The ha.cf file is as follows:
keepalive 1
deadtime 10
warntime 5
udpport 694
ucast eth1
auto_failback off
node dhcp-166
node stage
use_logd yes
crm yes
My resources look as follows:
shocrm(live)configure# show
node $id="5c1aa924-bba4-4f95-a367-6c9a58ac4a38" dhcp-166
node $id="cebc92eb-af24-4833-aaf0-672adf80b58e" stage
primitive Xen-Util ocf:heartbeat:Xen \
meta target-role="Started" \
operations $id="Xen-Util-operations" \
op start interval="0" timeout="60" start-delay="0" \
op stop interval="0" timeout="120" \
params xmfile="/etc/xen/vm/xen-util"
primitive my-stonith stonith:external/ipmi \
params hostname="dhcp-166" ipaddr="192.168.3.106" userid="ADMIN" passwd="xxx" \
op monitor interval="2m" timeout="60s"
primitive my-stonith2 stonith:external/ipmi \
params hostname="stage" ipaddr="192.168.3.105" userid="ADMIN" passwd="xxx" \
op monitor interval="2m" timeout="60s"
property $id="cib-bootstrap-options" \
dc-version="1.0.9-89bd754939df5150de7cd76835f98fe90851b677" \
cluster-infrastructure="Heartbeat"
The Xen domU config file is as follows:
name = "xen-util"
bootloader = "/usr/lib/xen/boot/domUloader.py"

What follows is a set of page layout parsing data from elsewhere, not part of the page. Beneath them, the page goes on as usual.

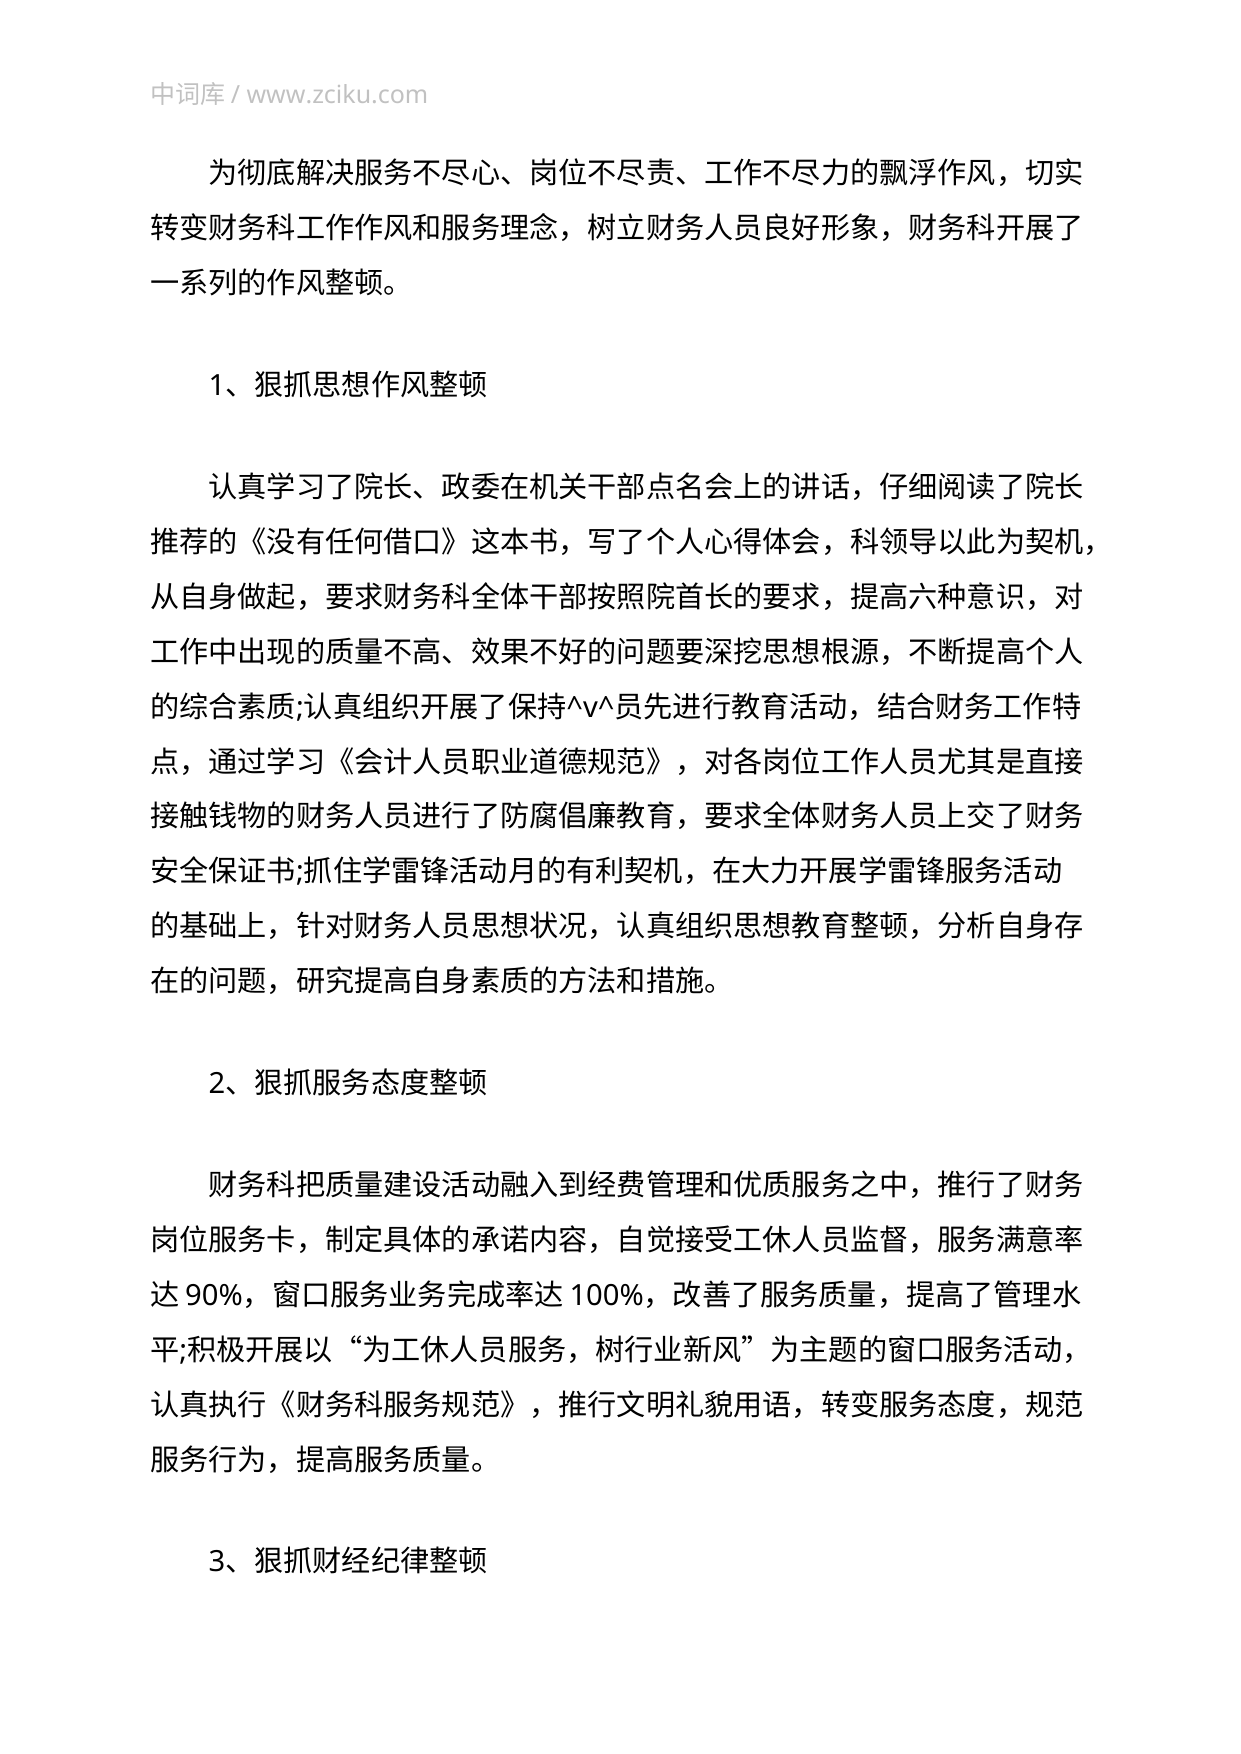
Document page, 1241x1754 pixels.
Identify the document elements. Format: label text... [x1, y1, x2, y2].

text 为彻底解决服务不尽心、岗位不尽责、工作不尽力的飘浮作风，切实转变财务科工作作风和服务理念，树立财务人员良好形象，财务科开展了一系列的作风整顿。 [150, 150, 1090, 302]
text 1、狠抓思想作风整顿 [150, 362, 1090, 404]
text 认真学习了院长、政委在机关干部点名会上的讲话，仔细阅读了院长推荐的《没有任何借口》这本书，写了个人心得体会，科领导以此为契机，从自身做起，要求财务科全体干部按照院首长的要求，提高六种意识，对工作中出现的质量不高、效果不好的问题要深挖思想根源，不断提高个人的综合素质;认真组织开展了保持^v^员先进行教育活动，结合财务工作特点，通过学习《会计人员职业道德规范》，对各岗位工作人员尤其是直接接触钱物的财务人员进行了防腐倡廉教育，要求全体财务人员上交了财务安全保证书;抓住学雷锋活动月的有利契机，在大力开展学雷锋服务活动的基础上，针对财务人员思想状况，认真组织思想教育整顿，分析自身存在的问题，研究提高自身素质的方法和措施。 [150, 463, 1090, 1000]
text 3、狠抓财经纪律整顿 [150, 1538, 1090, 1580]
text 财务科把质量建设活动融入到经费管理和优质服务之中，推行了财务岗位服务卡，制定具体的承诺内容，自觉接受工休人员监督，服务满意率达90%，窗口服务业务完成率达100%，改善了服务质量，提高了管理水平;积极开展以“为工休人员服务，树行业新风”为主题的窗口服务活动，认真执行《财务科服务规范》，推行文明礼貌用语，转变服务态度，规范服务行为，提高服务质量。 [150, 1162, 1090, 1478]
text 2、狠抓服务态度整顿 [150, 1059, 1090, 1102]
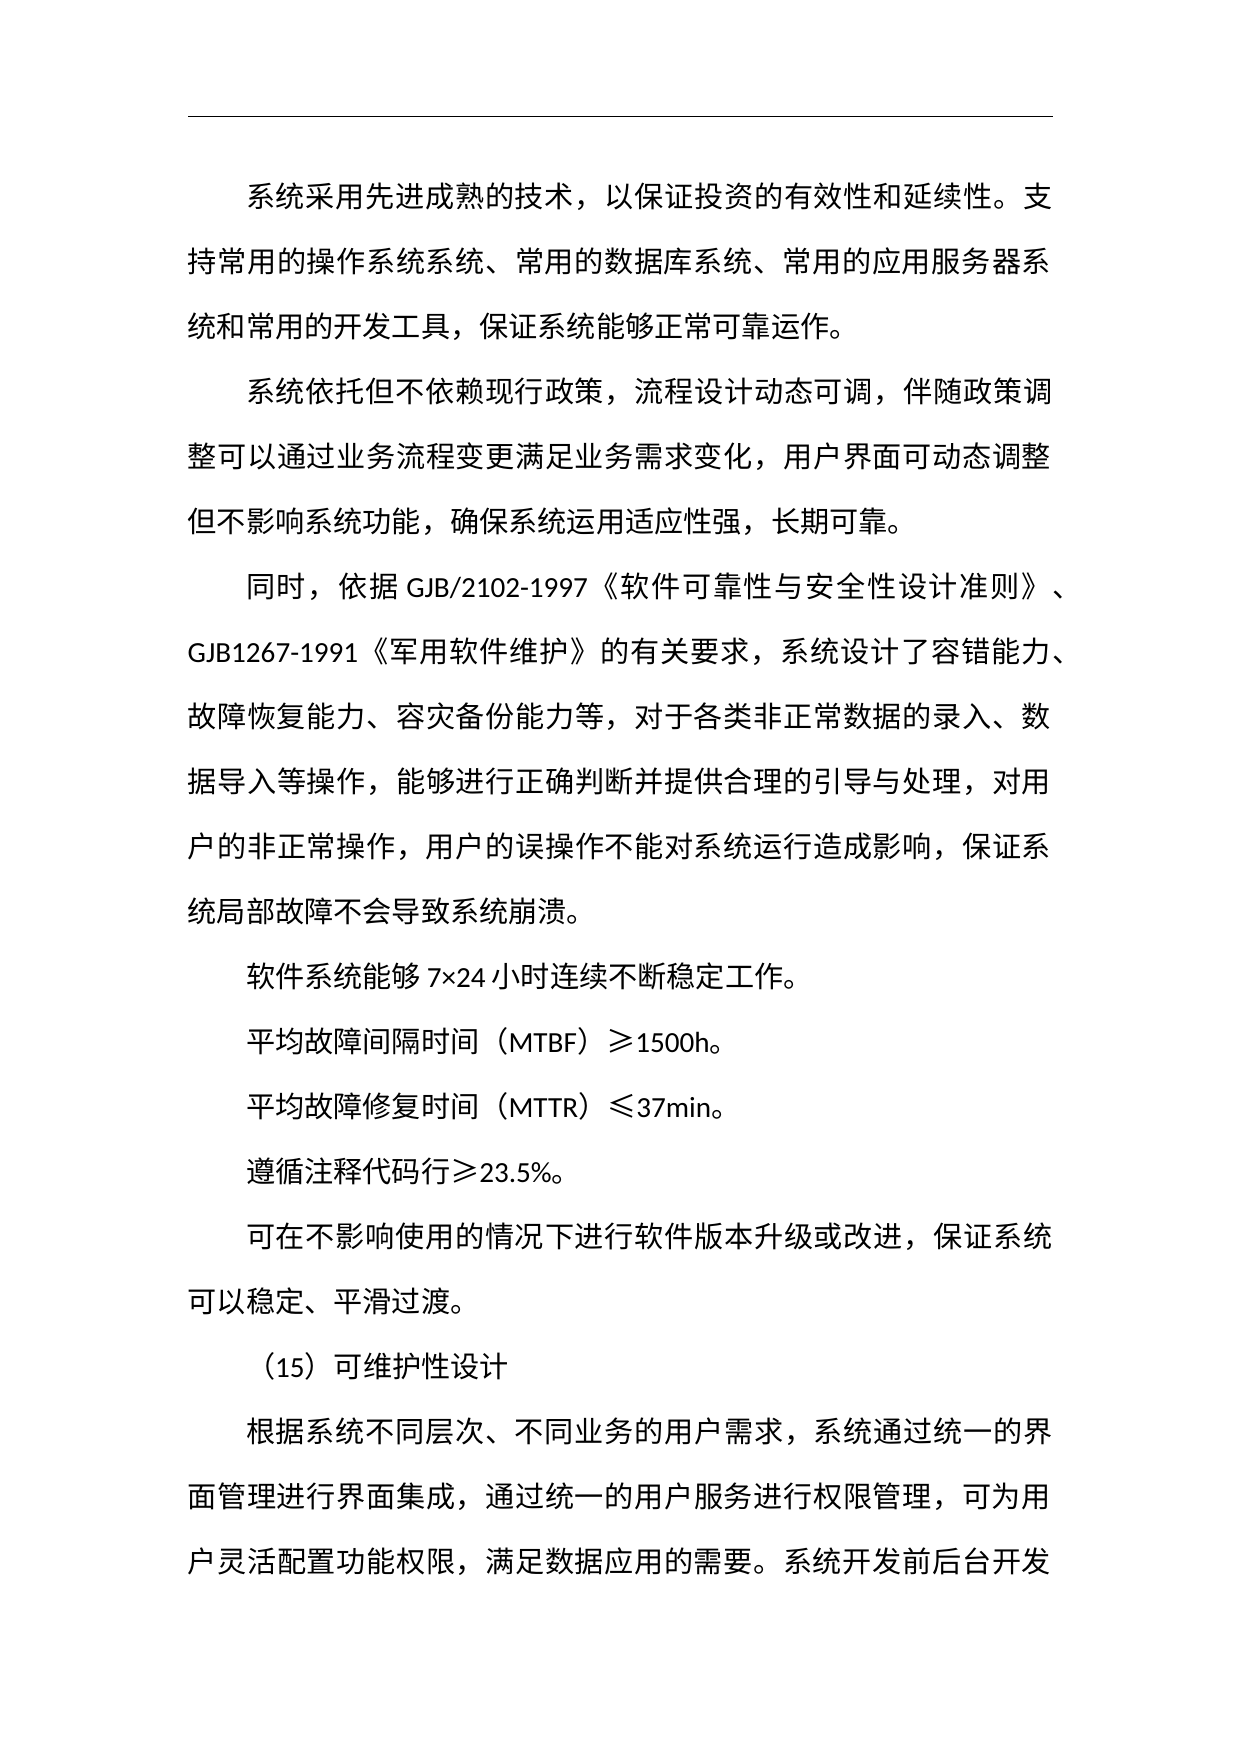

#bootargs = "xvda1:/vmlinuz-xen,/initrd-xen"
bootargs = "--entry=xvda1:/boot/vmlinuz-xen,/boot/initrd-xen"
memory = 4096
disk = [ 'phy:vg_xen/xen-util-root,xvda1,w',
'phy:vg_xen/xen-util-swap,xvda2,w', ]
root = "/dev/xvda1"
vif = [ 'mac=00:16:3e:42:42:06' ]
#vfb = [ 'type=vnc,vncunused=0,vnclisten=192.168.3.172' ]
extra = ""
Say domU "Xen-Util" is running on node "stage"; if "stage" goes down, "Xen-Util" does not restart on node "dhcp-166". It seems to want to try as an "xm list" will show it for a few seconds and if you "xm console xen-util" it will give a message like "copying /boot/kernel.gz from xvda1 to /var/lib/xen/tmp/kernel.a53gs for booting". However, it never gets past that, eventually gives up, and no longer appears in "xm list". Now, when node "stage" comes back online after being power cycled, it detects that "Xen-Util" isn't running, and starts it (on stage).
I've tried starting "Xen-Util" on node "dhcp-166" without the cluster running, and it works fine. No problems. So, I know it works in that respect.
Any ideas? Thanks!
I figured it out, after a bit more trial and error. I was getting iSCSI errors going back up the stack too rapidly, as mentioned in this post on ServerFault.
In addition to changing the variables outlined in the post above, I also traced some network cables and discovered that node #2 was on a 100Mb link, while node #1 was on a Gig link, along with the SAN. After some careful shuffling, all the network connections are now running at Gig speeds.
Finally, I changed the MTU on the Linux interfaces to 9000 from 1500, which seems to also have sped things up a bit.
The final result is a working cluster with the domU booting even quicker than before on node #1.
Cheers,
Kendall